System support: Performance and dependability benchmaking

Participants : Amit Sangroya, Dàmian Serrano, Sara Bouchenak [correspondant] .

MapReduce has become a popular programming model and runtime environment for developing and executing distributed data-intensive and compute-intensive applications. It offers developers a means to transparently handle data partitioning, replication, task scheduling and fault tolerance on a cluster of commodity computers. MapReduce allows a wide range of applications such as log analysis, data mining, Web search engines, scientific computing, bioinformatics, decision support and business intelligence.

There has been a large amount of work on MapReduce towards improving its performance and reliability. Several efforts have explored task scheduling policies in MapReduce, cost-based optimization techniques, replication and partitioning policies. There has also been a considerable interest in extending MapReduce with other fault tolerance models, or with techniques from database systems. However, there has been very little in the way of empiric evaluation for the comparison of the different systems. Most evaluations of these systems have relied on microbenchmarks based on simple MapReduce programs. While microbenchmarks may be useful in targetting specific system features, they are not representative of full distributed applications, and they do not provide multi-user realistic workloads. Furthermore, as far as we know, no studies have investigated dependability benchmarking of MapReduce.

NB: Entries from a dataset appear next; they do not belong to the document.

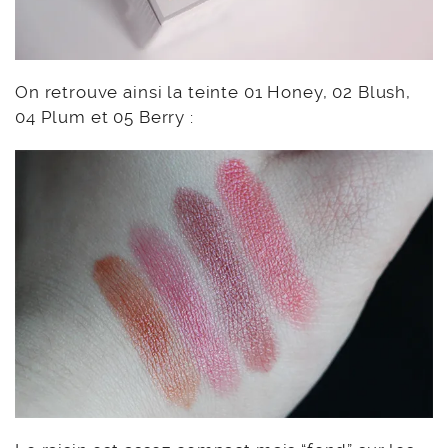
On retrouve ainsi la teinte 01 Honey, 02 Blush,
04 Plum et 05 Berry :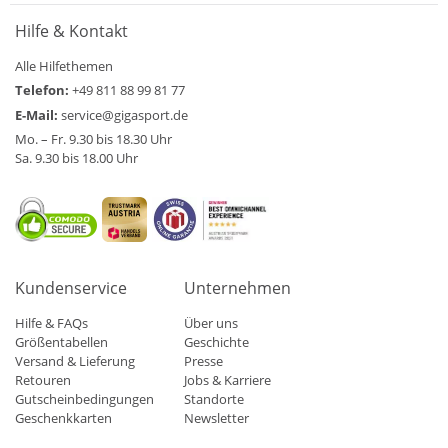
Hilfe & Kontakt
Alle Hilfethemen
Telefon:
+49 811 88 99 81 77
E-Mail:
service@gigasport.de
Mo. – Fr. 9.30 bis 18.30 Uhr
Sa. 9.30 bis 18.00 Uhr
Kundenservice
Unternehmen
Hilfe & FAQs
Über uns
Größentabellen
Geschichte
Versand & Lieferung
Presse
Retouren
Jobs & Karriere
Gutscheinbedingungen
Standorte
Geschenkkarten
Newsletter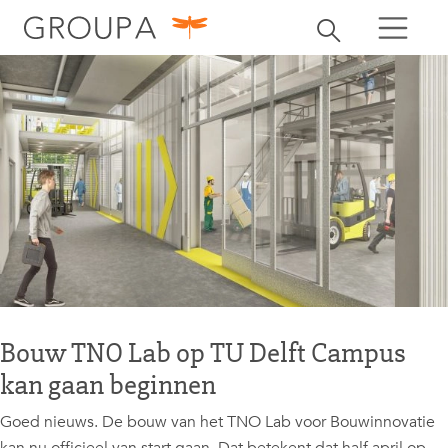
zoeken
Zoekbalk openen
zoeken
Bouw TNO Lab op TU Delft Campus
kan gaan beginnen
Goed nieuws. De bouw van het TNO Lab voor Bouwinnovatie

Thus, we provide MapReduce Benchmarking (MRB), a novel MapReduce benchmark suite to enable a thorough analysis of a wide range of features of MapReduce systems. MRB has the following features. First, it enables the empirical evaluation of the performance and dependability of MapReduce systems. This provides a means to analyze the effectiveness of scalability and fault tolerance, two key features of MapReduce. Second, it covers a variety of application domains, workload and faultload characteristics, ranging from compute-oriented to data-oriented applications, batch applications to online real-time applications. While MapReduce farmewsorks were originally limited to offline batch processing, recent works are exploring the extension of MapReduce beyond batch processing. Moreover, in order to stress MapReduce dependability and performance, the benchmark suite enables different fault injection rates, workloads and concurrency levels. Finally, the benchmark suite is portable and easy to use on a wide range of platforms, covering different MapReduce frameworks and cloud infrastructures. This work has been submitted for publication.